This post is part of Paste’s Century of Terror project, a countdown of the 100 best horror films of the last 100 years, culminating on Halloween. You can see the full list in the master document, which will collect each year’s individual film entry as it is posted.
As the 1940s continue and the war heats up in Europe, and America enters the war following Pearl Harbor, the horror genre begins to undergo some of its own changes. The overall volume of horror releases isn’t affected much, at least for now, but the effort and budgets being put into those horror pictures seems to slip, industry wide. There’s never a shortage of horror flicks in the cinema, but many of them are cookie-cutter sequels or rather formulaic rehashes of the same “mad doctor” or “monster on the loose” formulas. The genre is getting a bit more tired, in other words, and the studios are taking a grindhouse approach toward horror films: Make them cheap, and make them in quantity to satisfy the regular consumers. The genre begins to feel like a comfortable distraction from the sober news of what is happening in Europe.

• **Stored data**:
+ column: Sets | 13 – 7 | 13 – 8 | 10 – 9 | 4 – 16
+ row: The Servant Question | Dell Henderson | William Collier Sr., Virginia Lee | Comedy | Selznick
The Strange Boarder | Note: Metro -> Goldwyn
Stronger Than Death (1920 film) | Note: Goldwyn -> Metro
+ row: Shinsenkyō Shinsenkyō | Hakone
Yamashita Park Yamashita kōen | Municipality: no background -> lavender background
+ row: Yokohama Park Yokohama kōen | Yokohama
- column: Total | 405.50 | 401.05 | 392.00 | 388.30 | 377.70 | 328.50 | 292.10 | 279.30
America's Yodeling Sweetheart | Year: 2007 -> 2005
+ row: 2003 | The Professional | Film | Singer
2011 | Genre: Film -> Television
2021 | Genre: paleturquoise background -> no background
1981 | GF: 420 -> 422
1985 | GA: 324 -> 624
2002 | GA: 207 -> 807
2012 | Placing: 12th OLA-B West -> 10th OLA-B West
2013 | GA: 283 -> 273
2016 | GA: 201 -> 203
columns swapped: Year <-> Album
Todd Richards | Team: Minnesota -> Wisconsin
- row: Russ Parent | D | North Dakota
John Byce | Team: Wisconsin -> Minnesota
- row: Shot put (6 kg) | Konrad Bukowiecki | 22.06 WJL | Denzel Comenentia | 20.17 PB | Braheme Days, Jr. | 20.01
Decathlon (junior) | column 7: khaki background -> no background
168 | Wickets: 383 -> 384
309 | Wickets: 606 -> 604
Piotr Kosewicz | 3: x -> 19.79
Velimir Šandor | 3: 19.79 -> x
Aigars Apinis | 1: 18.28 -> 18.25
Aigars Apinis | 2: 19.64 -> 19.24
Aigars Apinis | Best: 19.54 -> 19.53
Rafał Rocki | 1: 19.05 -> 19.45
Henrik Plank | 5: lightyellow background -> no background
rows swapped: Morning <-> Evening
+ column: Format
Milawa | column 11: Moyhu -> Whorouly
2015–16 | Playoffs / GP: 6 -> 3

• **Written instruction**:
Duplicate the passage of the horror-film post starting at "As the 1940s" and ending at "happening in Europe.".

• **Worked answer**:
As the 1940s continue and the war heats up in Europe, and America enters the war following Pearl Harbor, the horror genre begins to undergo some of its own changes. The overall volume of horror releases isn’t affected much, at least for now, but the effort and budgets being put into those horror pictures seems to slip, industry wide. There’s never a shortage of horror flicks in the cinema, but many of them are cookie-cutter sequels or rather formulaic rehashes of the same “mad doctor” or “monster on the loose” formulas. The genre is getting a bit more tired, in other words, and the studios are taking a grindhouse approach toward horror films: Make them cheap, and make them in quantity to satisfy the regular consumers. The genre begins to feel like a comfortable distraction from the sober news of what is happening in Europe.